[Start of section]

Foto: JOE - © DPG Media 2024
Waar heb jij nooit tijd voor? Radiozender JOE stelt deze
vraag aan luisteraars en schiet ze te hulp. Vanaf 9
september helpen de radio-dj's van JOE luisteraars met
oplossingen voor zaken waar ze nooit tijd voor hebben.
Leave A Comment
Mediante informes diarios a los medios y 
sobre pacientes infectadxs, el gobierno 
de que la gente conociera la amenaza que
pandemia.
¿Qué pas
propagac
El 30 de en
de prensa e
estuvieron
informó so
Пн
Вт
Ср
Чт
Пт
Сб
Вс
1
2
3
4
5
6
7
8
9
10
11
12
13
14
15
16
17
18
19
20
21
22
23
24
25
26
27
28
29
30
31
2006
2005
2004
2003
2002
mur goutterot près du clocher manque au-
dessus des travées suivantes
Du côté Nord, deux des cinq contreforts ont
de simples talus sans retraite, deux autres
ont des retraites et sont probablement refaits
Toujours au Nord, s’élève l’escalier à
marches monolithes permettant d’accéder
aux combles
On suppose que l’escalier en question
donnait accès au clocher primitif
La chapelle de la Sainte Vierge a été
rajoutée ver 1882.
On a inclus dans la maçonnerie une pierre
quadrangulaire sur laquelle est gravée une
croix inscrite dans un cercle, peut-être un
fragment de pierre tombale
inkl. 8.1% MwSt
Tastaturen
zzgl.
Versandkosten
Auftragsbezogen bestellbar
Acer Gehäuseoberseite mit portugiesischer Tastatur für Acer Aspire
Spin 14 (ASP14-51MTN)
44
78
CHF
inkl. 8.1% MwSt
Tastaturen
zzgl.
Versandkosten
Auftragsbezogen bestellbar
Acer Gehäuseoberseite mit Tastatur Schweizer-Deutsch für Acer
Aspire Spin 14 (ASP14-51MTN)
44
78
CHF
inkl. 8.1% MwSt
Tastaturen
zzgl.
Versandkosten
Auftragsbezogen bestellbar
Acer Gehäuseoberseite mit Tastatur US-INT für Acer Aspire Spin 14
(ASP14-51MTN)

[End of section]

■ WORK REQUIRED
Every entry is to be restated word for word, with nothing dropped.

■ RESULT OF THE EXERCISE
Foto: JOE - © DPG Media 2024
Waar heb jij nooit tijd voor? Radiozender JOE stelt deze
vraag aan luisteraars en schiet ze te hulp. Vanaf 9
september helpen de radio-dj's van JOE luisteraars met
oplossingen voor zaken waar ze nooit tijd voor hebben.
Leave A Comment
Mediante informes diarios a los medios y 
sobre pacientes infectadxs, el gobierno 
de que la gente conociera la amenaza que
pandemia.
¿Qué pas
propagac
El 30 de en
de prensa e
estuvieron
informó so
Пн
Вт
Ср
Чт
Пт
Сб
Вс
1
2
3
4
5
6
7
8
9
10
11
12
13
14
15
16
17
18
19
20
21
22
23
24
25
26
27
28
29
30
31
2006
2005
2004
2003
2002
mur goutterot près du clocher manque au-
dessus des travées suivantes
Du côté Nord, deux des cinq contreforts ont
de simples talus sans retraite, deux autres
ont des retraites et sont probablement refaits
Toujours au Nord, s’élève l’escalier à
marches monolithes permettant d’accéder
aux combles
On suppose que l’escalier en question
donnait accès au clocher primitif
La chapelle de la Sainte Vierge a été
rajoutée ver 1882.
On a inclus dans la maçonnerie une pierre
quadrangulaire sur laquelle est gravée une
croix inscrite dans un cercle, peut-être un
fragment de pierre tombale
inkl. 8.1% MwSt
Tastaturen
zzgl.
Versandkosten
Auftragsbezogen bestellbar
Acer Gehäuseoberseite mit portugiesischer Tastatur für Acer Aspire
Spin 14 (ASP14-51MTN)
44
78
CHF
inkl. 8.1% MwSt
Tastaturen
zzgl.
Versandkosten
Auftragsbezogen bestellbar
Acer Gehäuseoberseite mit Tastatur Schweizer-Deutsch für Acer
Aspire Spin 14 (ASP14-51MTN)
44
78
CHF
inkl. 8.1% MwSt
Tastaturen
zzgl.
Versandkosten
Auftragsbezogen bestellbar
Acer Gehäuseoberseite mit Tastatur US-INT für Acer Aspire Spin 14
(ASP14-51MTN)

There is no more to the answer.